One last simulation time data that must be shared with the LLM are current and future context factors, including the macro-economic model that is part of the simulation and planned development projects, especially in terms of future years, since expectations are a big driver for location decisions.
Having shared all the relevant information with the LLM, we focused on tailoring specific prompts to get the location decisions we needed. It is crucial to note that this process is not static in nature, as the component responsible for generating these decisions must be invoked each time a new housing unit becomes available within the simulation, whether due to relocation or the construction of additional housing stock.
As soon as we put all the pieces together, we began running simulations in study areas where we have been working in the past, and comparing results, focusing on occupancy rates and growth spatial patterns. We then experimented with different “domain knowledge scenarios”, what means considering the policy simulation as static, but varying the papers that we use to explain how location choices are taken to the LLM. This allowed us to create scenarios that favour a particular policy vision of an author, to understand how that could affect our forecasts.
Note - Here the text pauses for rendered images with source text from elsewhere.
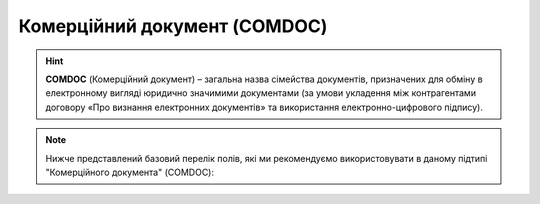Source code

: ##########################################################################################################################
**Комерційний документ (COMDOC)**
##########################################################################################################################

.. початок блоку для ComdocHint

.. hint::
   **COMDOC** (Комерційний документ) – загальна назва сімейства документів, призначених для обміну в електронному вигляді юридично значимими документами (за умови укладення між контрагентами договору «Про визнання електронних документів» та використання електронно-цифрового підпису).

.. кінець блоку для ComdocHint

.. початок блоку для ComdocHint2

.. note::
   Нижче представлений базовий перелік полів, які ми рекомендуємо використовувати в даному підтипі "Комерційного документа" (COMDOC):

.. кінець блоку для ComdocHint2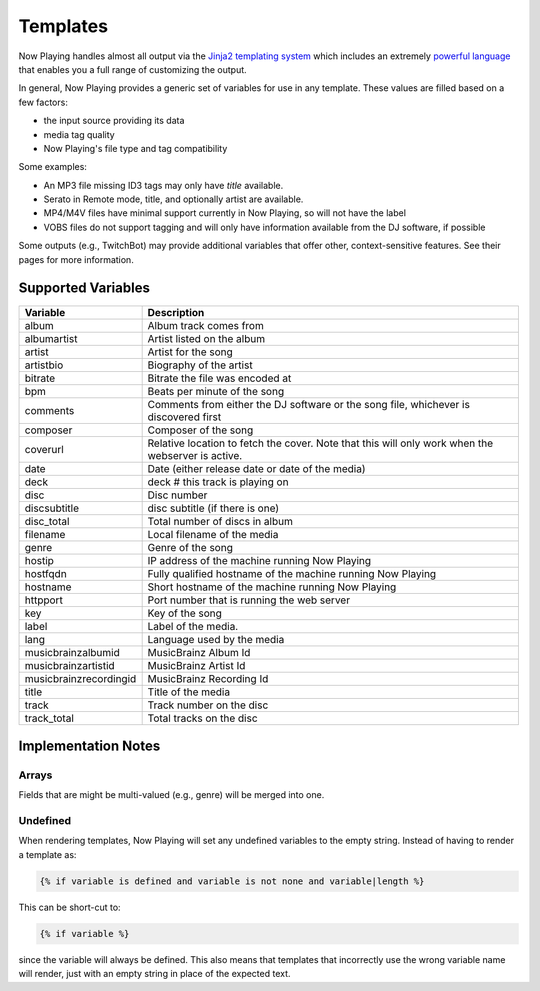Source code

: Templates
=========

Now Playing handles almost all output via the
`Jinja2 templating system <https://jinja2docs.readthedocs.io/>`_ which
includes an extremely `powerful language <https://jinja2docs.readthedocs.io/en/stable/templates.html>`_
that enables you a full range of customizing the output.

In general, Now Playing provides a generic set of variables for use in any template. These
values are filled based on a few factors:

* the input source providing its data
* media tag quality
* Now Playing's file type and tag compatibility

Some examples:

* An MP3 file missing ID3 tags may only have `title` available.
* Serato in Remote mode, title, and optionally artist are available.
* MP4/M4V files have minimal support currently in Now Playing, so will not have the label
* VOBS files do not support tagging and will only have information available from the DJ software, if possible

Some outputs (e.g., TwitchBot) may provide additional variables that offer
other, context-sensitive features. See their pages for more information.

Supported Variables
--------------------

.. list-table::
   :header-rows: 1

   * - Variable
     - Description
   * - album
     - Album track comes from
   * - albumartist
     - Artist listed on the album
   * - artist
     - Artist for the song
   * - artistbio
     - Biography of the artist
   * - bitrate
     - Bitrate the file was encoded at
   * - bpm
     - Beats per minute of the song
   * - comments
     - Comments from either the DJ software or the song file, whichever is discovered first
   * - composer
     - Composer of the song
   * - coverurl
     - Relative location to fetch the cover. Note that this will only work when the webserver is active.
   * - date
     - Date (either release date or date of the media)
   * - deck
     - deck # this track is playing on
   * - disc
     - Disc number
   * - discsubtitle
     - disc subtitle (if there is one)
   * - disc_total
     - Total number of discs in album
   * - filename
     - Local filename of the media
   * - genre
     - Genre of the song
   * - hostip
     - IP address of the machine running Now Playing
   * - hostfqdn
     - Fully qualified hostname of the machine running Now Playing
   * - hostname
     - Short hostname of the machine running Now Playing
   * - httpport
     - Port number that is running the web server
   * - key
     - Key of the song
   * - label
     - Label of the media.
   * - lang
     - Language used by the media
   * - musicbrainzalbumid
     - MusicBrainz Album Id
   * - musicbrainzartistid
     - MusicBrainz Artist Id
   * - musicbrainzrecordingid
     - MusicBrainz Recording Id
   * - title
     - Title of the media
   * - track
     - Track number on the disc
   * - track_total
     - Total tracks on the disc


Implementation Notes
--------------------

Arrays
^^^^^^

Fields that are might be multi-valued (e.g., genre) will be merged into one.

Undefined
^^^^^^^^^

When rendering templates, Now Playing will set any undefined variables to the empty string.
Instead of having to render a template as:

.. code-block:: jinja

  {% if variable is defined and variable is not none and variable|length %}

This can be short-cut to:

.. code-block:: jinja

  {% if variable %}

since the variable will always be defined. This also means that templates
that incorrectly use the wrong variable name will render, just with an empty
string in place of the expected text.

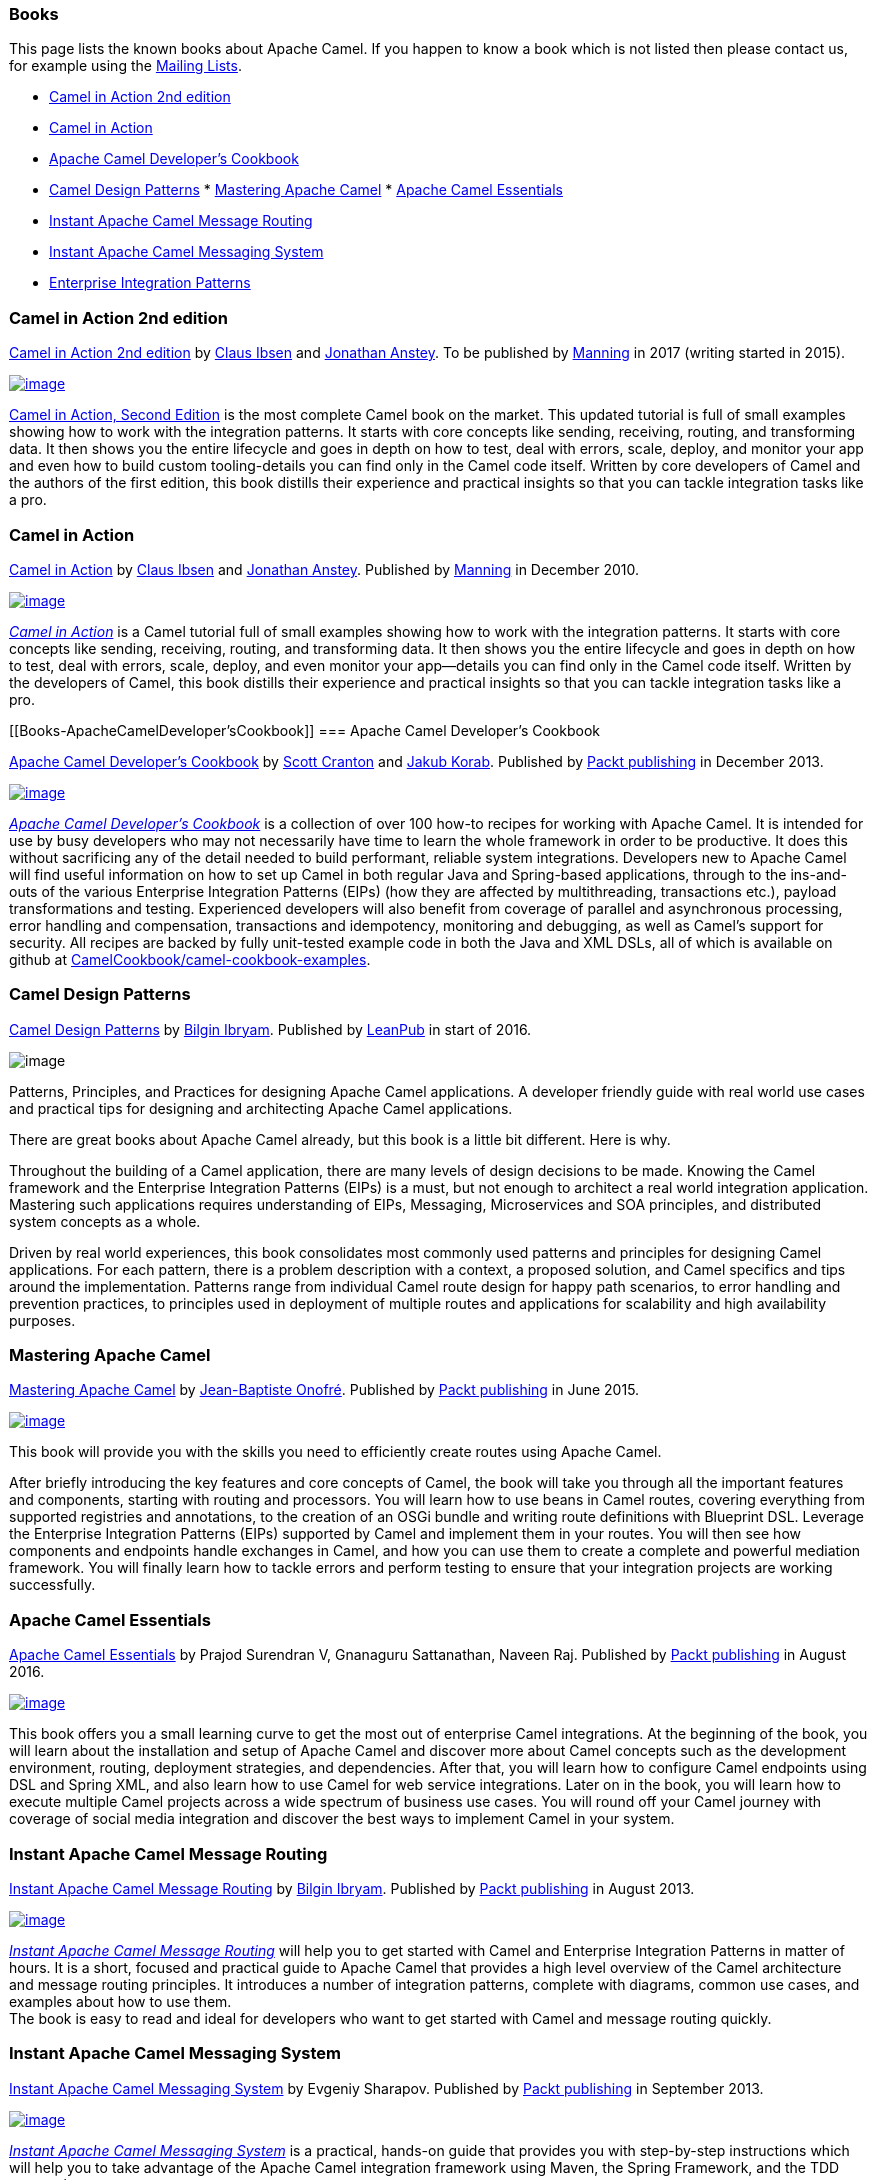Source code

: [[Books-Books]]
=== Books

This page lists the known books about Apache Camel. If you happen to
know a book which is not listed then please contact us, for example
using the link:mailing-lists.html[Mailing Lists].

* http://manning.com/ibsen2/[Camel in Action 2nd edition]
* http://www.manning.com/ibsen[Camel in Action]
* http://www.packtpub.com/apache-camel-developers-cookbook/book[Apache
Camel Developer's Cookbook]
* https://leanpub.com/camel-design-patterns[Camel Design Patterns]
*
https://www.packtpub.com/application-development/mastering-apache-camel[Mastering
Apache Camel]
*
https://www.packtpub.com/application-development/apache-camel-essentials[Apache
Camel Essentials]
* http://www.packtpub.com/apache-camel-message-routing/book[Instant
Apache Camel Message Routing]
* http://www.packtpub.com/apache-camel-messaging-system/book[Instant
Apache Camel Messaging System]
* http://www.enterpriseintegrationpatterns.com/[Enterprise Integration
Patterns]

[[Books-CamelinAction2ndedition]]
=== Camel in Action 2nd edition

http://manning.com/ibsen2/[Camel in Action 2nd edition]
by http://davsclaus.blogspot.com/[Claus
Ibsen] and http://janstey.blogspot.com/[Jonathan Anstey]. To be
published by http://www.manning.com/[Manning] in 2017 (writing started
in 2015).

http://manning.com/ibsen2/[image:books/cia2-cover-small.jpg[image]]

http://manning.com/ibsen2/[Camel in Action, Second Edition] is the most
complete Camel book on the market. This updated tutorial is full of
small examples showing how to work with the integration patterns. It
starts with core concepts like sending, receiving, routing, and
transforming data. It then shows you the entire lifecycle and goes in
depth on how to test, deal with errors, scale, deploy, and monitor your
app and even how to build custom tooling-details you can find only in
the Camel code itself. Written by core developers of Camel and the
authors of the first edition, this book distills their experience and
practical insights so that you can tackle integration tasks like a pro.

[[Books-CamelinAction]]
=== Camel in Action

http://www.manning.com/ibsen/[Camel in Action] by
http://davsclaus.blogspot.com/[Claus Ibsen] and
http://janstey.blogspot.com/[Jonathan Anstey]. Published by
http://www.manning.com[Manning] in December 2010.

http://manning.com/ibsen[image:books/cia_small.jpg[image]]

http://manning.com/ibsen[_Camel in Action_] is a Camel tutorial full of
small examples showing how to work with the integration patterns. It
starts with core concepts like sending, receiving, routing, and
transforming data. It then shows you the entire lifecycle and goes in
depth on how to test, deal with errors, scale, deploy, and even monitor
your app—details you can find only in the Camel code itself. Written by
the developers of Camel, this book distills their experience and
practical insights so that you can tackle integration tasks like a pro.

[[Books-ApacheCamelDeveloper'sCookbook]]
=== Apache Camel Developer's Cookbook

http://www.packtpub.com/apache-camel-developers-cookbook/book[Apache
Camel Developer's Cookbook] by http://twitter.com/scottcranton[Scott
Cranton] and http://jakubkorab.net[Jakub Korab]. Published by
http://www.packtpub.com/[Packt publishing] in December 2013.

http://www.packtpub.com/apache-camel-developers-cookbook/book[image:books/CamelCookbookCover.png[image]]

_http://www.packtpub.com/apache-camel-developers-cookbook/book[Apache
Camel Developer's Cookbook]_ is a collection of over 100 how-to recipes
for working with Apache Camel. It is intended for use by busy developers
who may not necessarily have time to learn the whole framework in order
to be productive. It does this without sacrificing any of the detail
needed to build performant, reliable system integrations. Developers new
to Apache Camel will find useful information on how to set up Camel in
both regular Java and Spring-based applications, through to the
ins-and-outs of the various Enterprise Integration Patterns (EIPs) (how
they are affected by multithreading, transactions etc.), payload
transformations and testing. Experienced developers will also benefit
from coverage of parallel and asynchronous processing, error handling
and compensation, transactions and idempotency, monitoring and
debugging, as well as Camel’s support for security. All recipes are
backed by fully unit-tested example code in both the Java and XML DSLs,
all of which is available on github at
http://github.com/CamelCookbook/camel-cookbook-examples[CamelCookbook/camel-cookbook-examples].

[[Books-CamelDesignPatterns]]
=== Camel Design Patterns

https://leanpub.com/camel-design-patterns[Camel Design Patterns] by
http://www.ofbizian.com/[Bilgin Ibryam]. Published by
https://leanpub.com/[LeanPub] in start of 2016.

image:books/large.jpg[image]

Patterns, Principles, and Practices for designing Apache Camel
applications. A developer friendly guide with real world use cases and
practical tips for designing and architecting Apache Camel applications.

There are great books about Apache Camel already, but this book is a
little bit different. Here is why.

Throughout the building of a Camel application, there are many levels of
design decisions to be made. Knowing the Camel framework and the
Enterprise Integration Patterns (EIPs) is a must, but not enough to
architect a real world integration application. Mastering such
applications requires understanding of EIPs, Messaging, Microservices
and SOA principles, and distributed system concepts as a whole.

Driven by real world experiences, this book consolidates most commonly
used patterns and principles for designing Camel applications. For each
pattern, there is a problem description with a context, a proposed
solution, and Camel specifics and tips around the implementation.
Patterns range from individual Camel route design for happy path
scenarios, to error handling and prevention practices, to principles
used in deployment of multiple routes and applications for scalability
and high availability purposes.

[[Books-MasteringApacheCamel]]
=== Mastering Apache Camel

https://www.packtpub.com/application-development/mastering-apache-camel[Mastering
Apache Camel] by https://twitter.com/jbonofre[Jean-Baptiste Onofré].
Published by http://www.packtpub.com/[Packt publishing] in June 2015.

link:books/3151EN_Mastering_Apache_Camel.jpg?version=1&modificationDate=1453112264000&api=v2[image:books/3151EN_Mastering_Apache_Camel.jpg[image]]

This book will provide you with the skills you need to efficiently
create routes using Apache Camel.

After briefly introducing the key features and core concepts of Camel,
the book will take you through all the important features and
components, starting with routing and processors. You will learn how to
use beans in Camel routes, covering everything from supported registries
and annotations, to the creation of an OSGi bundle and writing route
definitions with Blueprint DSL. Leverage the Enterprise Integration
Patterns (EIPs) supported by Camel and implement them in your routes.
You will then see how components and endpoints handle exchanges in
Camel, and how you can use them to create a complete and powerful
mediation framework. You will finally learn how to tackle errors and
perform testing to ensure that your integration projects are working
successfully.

[[Books-ApacheCamelEssentials]]
=== Apache Camel Essentials

https://www.packtpub.com/application-development/apache-camel-essentials[Apache
Camel Essentials] by Prajod Surendran V, Gnanaguru Sattanathan, Naveen
Raj. Published by http://www.packtpub.com/[Packt publishing] in August
2016.

https://www.packtpub.com/application-development/apache-camel-essentials[image:books/B03507_MockupCover_Normal.jpg[image]]

This book offers you a small learning curve to get the most out of
enterprise Camel integrations. At the beginning of the book, you will
learn about the installation and setup of Apache Camel and discover more
about Camel concepts such as the development environment, routing,
deployment strategies, and dependencies. After that, you will learn how
to configure Camel endpoints using DSL and Spring XML, and also learn
how to use Camel for web service integrations. Later on in the book, you
will learn how to execute multiple Camel projects across a wide spectrum
of business use cases. You will round off your Camel journey with
coverage of social media integration and discover the best ways to
implement Camel in your system.

[[Books-InstantApacheCamelMessageRouting]]
=== Instant Apache Camel Message Routing

http://www.packtpub.com/apache-camel-message-routing/book[Instant Apache
Camel Message Routing] by http://ofbizian.com/[Bilgin Ibryam]. Published
by http://www.packtpub.com/[Packt publishing] in August 2013.

http://www.packtpub.com/apache-camel-message-routing/book[image:books/3477OSmall.jpg[image]]

http://www.packtpub.com/apache-camel-message-routing/book[_Instant
Apache Camel Message Routing_] will help you to get started with Camel
and Enterprise Integration Patterns in matter of hours. It is a short,
focused and practical guide to Apache Camel that provides a high level
overview of the Camel architecture and message routing principles. It
introduces a number of integration patterns, complete with diagrams,
common use cases, and examples about how to use them. +
 The book is easy to read and ideal for developers who want to get
started with Camel and message routing quickly.

[[Books-InstantApacheCamelMessagingSystem]]
=== Instant Apache Camel Messaging System

http://www.packtpub.com/apache-camel-messaging-system/book[Instant
Apache Camel Messaging System] by Evgeniy Sharapov. Published by
http://www.packtpub.com/[Packt publishing] in September 2013.

http://www.packtpub.com/apache-camel-messaging-system/book[image:books/5347OSmall.jpg[image]]

http://www.packtpub.com/apache-camel-messaging-system/book[_Instant
Apache Camel Messaging System_] is a practical, hands-on guide that
provides you with step-by-step instructions which will help you to take
advantage of the Apache Camel integration framework using Maven, the
Spring Framework, and the TDD approach.

Instant Apache Camel Messaging System introduces you to Apache Camel and
provides easy-to-follow instructions on how to set up a Maven-based
project and how to use unit tests and mocks to develop your application
in a “test first, code later” manner. This book will help you take
advantage of modern Java development infrastructures including the
Spring Framework, Java DSL, Spring DSL, and Apache Camel to enhance your
application.

[[Books-EnterpriseIntegrationPatterns]]
=== Enterprise Integration Patterns

http://www.enterpriseintegrationpatterns.com/[Enterprise Integration
Patterns] by Gregor Hohpe and Bobby Woolf. Published by Addison Wesley
in October 2003.

http://www.enterpriseintegrationpatterns.com/[image:books/eip_book_cover.jpg[image]]

This is known as the EIP book which distills 65 EIP patterns, which
Apache Camel implements. If you want to learn the EIP patterns better
then this is a great book.

This book provides a consistent vocabulary and visual notation framework
to describe large-scale integration solutions across many technologies.
It also explores in detail the advantages and limitations of
asynchronous messaging architectures. The authors present practical
advice on designing code that connects an application to a messaging
system, and provide extensive information to help you determine when to
send a message, how to route it to the proper destination, and how to
monitor the health of a messaging system. If you want to know how to
manage, monitor, and maintain a messaging system once it is in use, get
this book.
Conclusion and future directions
This work has demonstrated an innovative approach to integrating generative AI, specifically LLMs, into urban simulation and modelling. By leveraging the capabilities of LLMs while carefully addressing their limitations, we have developed a novel methodology for simulating household location choice decisions within the CityCompass platform.
Furthermore, this work has highlighted the importance of incorporating diverse sources of knowledge, both dynamic simulation data and static domain knowledge from literature and real-world observations. By carefully curating and presenting this information to the LLM, we can generate diverse location decisions. Looking ahead, this work paves the way for further integration of generative AI techniques into urban simulation and modelling, opening up new avenues for exploration and innovation. As the field of generative AI continues to evolve, the proposed methodology can be adapted and refined to leverage the latest advancements, further enhancing the accuracy and robustness of urban simulations, ultimately contributing to more informed and data-driven policymaking and urban development strategies.